IWC davinci perpetual calendar with split seconds












A turning-point for the industry, this is the watch that put IWC right up there with the “big three”: Audemars Piguet, JLC and Patek Philippe.
When complicated watchmaking was arguably at its lowest point in the last century, IWC’s legendary Kurt Klaus entered into the fray. A five-decades long veteran at IWC and a student under Pellaton, Klaus designed this piece on a drawing board with only a calculator for assistance. Based on a Valjoux 7750, the in-house manufacture movement would be the first production-run perpetual calendar moonphase with every indication co-ordinated through the crown – advance the day indication and everything else follows suit. This was hitherto unheard-of and, as if this were not enough, IWC requested that the instrument should feature a chronograph. To cap it all, the chronograph in this particular piece features the rattrapante (split-seconds) complication.

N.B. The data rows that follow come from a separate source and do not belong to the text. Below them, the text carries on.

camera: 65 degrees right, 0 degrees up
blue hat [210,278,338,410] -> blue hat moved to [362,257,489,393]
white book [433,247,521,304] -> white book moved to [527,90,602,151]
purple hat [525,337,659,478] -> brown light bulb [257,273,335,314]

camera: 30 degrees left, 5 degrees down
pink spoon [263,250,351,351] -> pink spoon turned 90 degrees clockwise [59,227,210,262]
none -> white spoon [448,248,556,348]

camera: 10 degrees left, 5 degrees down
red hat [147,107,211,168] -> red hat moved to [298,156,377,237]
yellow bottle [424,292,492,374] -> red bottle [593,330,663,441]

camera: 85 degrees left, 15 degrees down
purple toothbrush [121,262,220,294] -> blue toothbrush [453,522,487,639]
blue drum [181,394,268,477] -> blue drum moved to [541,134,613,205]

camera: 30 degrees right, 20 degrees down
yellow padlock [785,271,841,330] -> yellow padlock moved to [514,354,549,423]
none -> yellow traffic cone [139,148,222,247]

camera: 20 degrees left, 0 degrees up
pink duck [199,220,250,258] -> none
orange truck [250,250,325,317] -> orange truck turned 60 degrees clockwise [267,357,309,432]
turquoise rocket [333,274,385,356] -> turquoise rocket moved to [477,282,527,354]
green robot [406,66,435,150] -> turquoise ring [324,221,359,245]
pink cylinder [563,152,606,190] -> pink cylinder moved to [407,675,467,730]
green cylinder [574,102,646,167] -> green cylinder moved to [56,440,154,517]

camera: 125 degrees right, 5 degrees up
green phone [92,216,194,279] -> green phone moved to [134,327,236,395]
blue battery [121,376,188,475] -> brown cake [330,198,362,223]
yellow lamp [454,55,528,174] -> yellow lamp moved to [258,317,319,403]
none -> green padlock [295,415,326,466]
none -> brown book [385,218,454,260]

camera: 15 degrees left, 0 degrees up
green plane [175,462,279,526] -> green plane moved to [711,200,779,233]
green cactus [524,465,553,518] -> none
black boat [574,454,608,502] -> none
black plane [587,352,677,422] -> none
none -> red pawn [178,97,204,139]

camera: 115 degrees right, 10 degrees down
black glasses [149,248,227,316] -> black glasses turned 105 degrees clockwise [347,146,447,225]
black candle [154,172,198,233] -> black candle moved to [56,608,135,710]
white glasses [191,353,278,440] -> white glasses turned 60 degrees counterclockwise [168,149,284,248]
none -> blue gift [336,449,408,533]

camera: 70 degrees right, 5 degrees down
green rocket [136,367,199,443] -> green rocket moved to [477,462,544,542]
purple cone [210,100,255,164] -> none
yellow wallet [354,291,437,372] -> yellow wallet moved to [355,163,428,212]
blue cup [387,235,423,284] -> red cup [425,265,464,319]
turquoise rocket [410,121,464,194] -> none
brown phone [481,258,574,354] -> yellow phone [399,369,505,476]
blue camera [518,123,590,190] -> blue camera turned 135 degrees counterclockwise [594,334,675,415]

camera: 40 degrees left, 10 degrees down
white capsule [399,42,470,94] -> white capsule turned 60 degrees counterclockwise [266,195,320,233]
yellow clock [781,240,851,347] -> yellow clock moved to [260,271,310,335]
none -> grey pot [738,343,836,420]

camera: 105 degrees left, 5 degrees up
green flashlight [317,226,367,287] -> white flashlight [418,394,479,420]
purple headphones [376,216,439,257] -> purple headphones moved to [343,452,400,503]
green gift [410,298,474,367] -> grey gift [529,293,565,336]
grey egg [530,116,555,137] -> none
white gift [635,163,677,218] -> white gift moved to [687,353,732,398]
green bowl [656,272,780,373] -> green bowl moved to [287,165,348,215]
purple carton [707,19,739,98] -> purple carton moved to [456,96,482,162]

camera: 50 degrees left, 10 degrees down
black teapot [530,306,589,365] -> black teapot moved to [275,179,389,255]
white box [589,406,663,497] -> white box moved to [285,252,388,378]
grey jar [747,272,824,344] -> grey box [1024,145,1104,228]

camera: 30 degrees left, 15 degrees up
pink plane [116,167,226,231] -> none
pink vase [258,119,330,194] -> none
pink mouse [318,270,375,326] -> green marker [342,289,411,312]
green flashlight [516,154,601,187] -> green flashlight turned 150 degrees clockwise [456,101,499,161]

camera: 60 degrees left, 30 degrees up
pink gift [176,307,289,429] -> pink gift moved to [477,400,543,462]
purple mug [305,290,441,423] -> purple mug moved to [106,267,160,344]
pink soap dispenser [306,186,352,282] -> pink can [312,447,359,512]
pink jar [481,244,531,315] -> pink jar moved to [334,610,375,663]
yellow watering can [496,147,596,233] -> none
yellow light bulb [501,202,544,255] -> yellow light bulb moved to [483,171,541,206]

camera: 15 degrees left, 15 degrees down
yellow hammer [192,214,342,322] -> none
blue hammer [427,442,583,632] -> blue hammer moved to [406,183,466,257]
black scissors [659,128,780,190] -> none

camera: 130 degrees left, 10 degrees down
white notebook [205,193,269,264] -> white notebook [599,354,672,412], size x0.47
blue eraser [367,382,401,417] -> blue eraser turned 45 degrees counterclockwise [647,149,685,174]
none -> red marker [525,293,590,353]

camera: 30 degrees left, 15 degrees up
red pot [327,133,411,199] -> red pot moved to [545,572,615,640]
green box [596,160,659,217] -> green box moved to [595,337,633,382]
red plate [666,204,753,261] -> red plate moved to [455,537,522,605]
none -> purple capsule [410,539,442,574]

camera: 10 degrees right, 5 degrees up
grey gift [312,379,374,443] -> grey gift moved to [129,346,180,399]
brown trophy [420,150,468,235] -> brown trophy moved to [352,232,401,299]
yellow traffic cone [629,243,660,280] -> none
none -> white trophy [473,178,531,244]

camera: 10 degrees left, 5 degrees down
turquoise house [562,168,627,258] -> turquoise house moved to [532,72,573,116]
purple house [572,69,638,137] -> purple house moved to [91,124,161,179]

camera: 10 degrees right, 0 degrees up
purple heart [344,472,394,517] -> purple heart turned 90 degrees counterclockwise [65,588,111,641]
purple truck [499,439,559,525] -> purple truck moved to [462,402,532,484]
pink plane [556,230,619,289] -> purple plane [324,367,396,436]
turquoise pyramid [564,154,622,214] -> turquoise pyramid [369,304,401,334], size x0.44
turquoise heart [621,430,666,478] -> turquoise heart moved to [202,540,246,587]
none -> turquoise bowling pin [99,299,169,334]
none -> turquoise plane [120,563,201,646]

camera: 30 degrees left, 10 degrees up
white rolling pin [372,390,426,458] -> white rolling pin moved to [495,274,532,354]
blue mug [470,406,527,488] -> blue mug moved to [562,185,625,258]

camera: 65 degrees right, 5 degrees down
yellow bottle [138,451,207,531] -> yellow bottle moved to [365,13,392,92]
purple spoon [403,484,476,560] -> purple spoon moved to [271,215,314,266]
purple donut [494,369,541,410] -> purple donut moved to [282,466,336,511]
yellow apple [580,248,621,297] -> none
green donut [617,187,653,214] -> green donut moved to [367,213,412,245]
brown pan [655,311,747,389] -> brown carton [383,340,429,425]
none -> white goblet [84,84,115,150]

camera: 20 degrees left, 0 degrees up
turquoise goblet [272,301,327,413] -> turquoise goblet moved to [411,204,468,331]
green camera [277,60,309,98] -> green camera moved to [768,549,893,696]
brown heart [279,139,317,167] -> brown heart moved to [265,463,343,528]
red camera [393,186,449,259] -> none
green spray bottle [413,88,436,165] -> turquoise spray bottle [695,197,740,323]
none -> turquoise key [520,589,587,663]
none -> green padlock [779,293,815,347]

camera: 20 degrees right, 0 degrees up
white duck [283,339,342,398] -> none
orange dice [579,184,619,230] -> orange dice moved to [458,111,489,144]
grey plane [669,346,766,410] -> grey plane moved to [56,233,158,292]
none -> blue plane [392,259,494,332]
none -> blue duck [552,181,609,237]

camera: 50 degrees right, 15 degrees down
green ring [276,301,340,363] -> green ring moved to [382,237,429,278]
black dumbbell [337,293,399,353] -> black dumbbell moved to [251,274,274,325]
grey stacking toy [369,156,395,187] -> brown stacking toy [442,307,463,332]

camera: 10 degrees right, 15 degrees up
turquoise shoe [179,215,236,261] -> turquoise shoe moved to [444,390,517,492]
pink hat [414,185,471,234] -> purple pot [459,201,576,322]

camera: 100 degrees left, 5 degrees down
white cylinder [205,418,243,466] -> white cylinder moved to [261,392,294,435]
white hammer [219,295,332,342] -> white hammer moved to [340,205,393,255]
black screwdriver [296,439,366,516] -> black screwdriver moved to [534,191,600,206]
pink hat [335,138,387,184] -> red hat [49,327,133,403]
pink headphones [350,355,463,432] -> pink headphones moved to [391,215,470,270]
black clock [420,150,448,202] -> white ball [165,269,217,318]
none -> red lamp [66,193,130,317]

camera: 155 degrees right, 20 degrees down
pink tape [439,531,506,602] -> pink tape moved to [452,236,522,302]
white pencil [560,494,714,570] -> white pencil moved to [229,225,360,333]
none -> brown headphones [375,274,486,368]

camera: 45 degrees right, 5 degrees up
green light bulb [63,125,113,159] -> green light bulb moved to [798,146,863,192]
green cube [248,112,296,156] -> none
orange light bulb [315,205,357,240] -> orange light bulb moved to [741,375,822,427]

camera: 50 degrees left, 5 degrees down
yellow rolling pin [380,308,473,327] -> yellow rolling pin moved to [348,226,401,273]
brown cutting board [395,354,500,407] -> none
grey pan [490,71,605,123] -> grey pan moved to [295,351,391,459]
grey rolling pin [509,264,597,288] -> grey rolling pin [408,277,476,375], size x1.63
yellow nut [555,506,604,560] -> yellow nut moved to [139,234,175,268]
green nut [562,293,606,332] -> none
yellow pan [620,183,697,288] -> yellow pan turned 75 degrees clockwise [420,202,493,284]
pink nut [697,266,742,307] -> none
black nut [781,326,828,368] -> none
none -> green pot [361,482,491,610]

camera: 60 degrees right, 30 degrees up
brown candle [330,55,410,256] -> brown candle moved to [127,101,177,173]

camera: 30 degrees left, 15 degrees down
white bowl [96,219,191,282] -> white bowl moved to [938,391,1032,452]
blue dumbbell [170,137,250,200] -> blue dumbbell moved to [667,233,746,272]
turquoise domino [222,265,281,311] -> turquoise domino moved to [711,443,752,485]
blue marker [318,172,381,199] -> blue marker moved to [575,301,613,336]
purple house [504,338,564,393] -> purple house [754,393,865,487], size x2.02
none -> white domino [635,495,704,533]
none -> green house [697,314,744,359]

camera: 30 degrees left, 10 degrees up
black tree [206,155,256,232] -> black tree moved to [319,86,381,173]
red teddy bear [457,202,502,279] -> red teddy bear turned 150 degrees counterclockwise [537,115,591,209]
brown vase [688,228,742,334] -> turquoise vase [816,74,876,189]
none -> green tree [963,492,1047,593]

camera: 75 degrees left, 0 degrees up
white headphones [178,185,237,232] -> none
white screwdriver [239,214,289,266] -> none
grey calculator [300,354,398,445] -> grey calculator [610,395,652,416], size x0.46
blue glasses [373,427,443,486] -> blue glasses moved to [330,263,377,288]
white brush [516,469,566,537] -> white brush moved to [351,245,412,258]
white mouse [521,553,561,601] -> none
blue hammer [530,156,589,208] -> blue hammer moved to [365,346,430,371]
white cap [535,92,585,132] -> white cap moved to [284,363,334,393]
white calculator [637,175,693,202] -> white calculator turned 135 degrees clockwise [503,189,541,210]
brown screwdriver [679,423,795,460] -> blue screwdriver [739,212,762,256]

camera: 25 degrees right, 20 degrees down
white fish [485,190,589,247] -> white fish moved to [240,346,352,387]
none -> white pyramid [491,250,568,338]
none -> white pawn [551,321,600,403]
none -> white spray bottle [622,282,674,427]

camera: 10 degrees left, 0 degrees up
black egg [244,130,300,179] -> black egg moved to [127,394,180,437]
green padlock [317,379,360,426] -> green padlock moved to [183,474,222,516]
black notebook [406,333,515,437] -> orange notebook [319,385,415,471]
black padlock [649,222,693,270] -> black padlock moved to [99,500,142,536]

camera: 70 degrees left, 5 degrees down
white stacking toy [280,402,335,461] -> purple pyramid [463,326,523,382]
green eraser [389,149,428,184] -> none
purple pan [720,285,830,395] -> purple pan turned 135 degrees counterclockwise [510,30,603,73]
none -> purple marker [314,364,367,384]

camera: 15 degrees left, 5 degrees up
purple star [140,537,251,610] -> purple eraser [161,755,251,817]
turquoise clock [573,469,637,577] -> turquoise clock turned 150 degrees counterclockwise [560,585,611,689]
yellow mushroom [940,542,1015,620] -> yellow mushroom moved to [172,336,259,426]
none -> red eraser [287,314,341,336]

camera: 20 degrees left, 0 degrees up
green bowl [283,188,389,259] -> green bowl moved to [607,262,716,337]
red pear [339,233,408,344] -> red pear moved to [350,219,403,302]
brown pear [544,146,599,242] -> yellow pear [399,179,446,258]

Presented at 39mm, the case itself is inspired by the recurrent circles sketched in 1499 by Leonardo da Vinci for a harbour fort at Piombino. IWC’s head designer Hano Burtscher had become enthralled by da Vinci’s use of the circle and this is echoed in the design of the totalisers and mushroom-shaped pushers.
Accompanied by its box and a full set of papers dated to 1996, this iconic piece will need to be factory reset in January 2200, thence the inclusion of the replacement calendar mechanism in the wax-sealed phial. A duty for about ten generations’ time, at that point the calendar will be good for a further three centuries.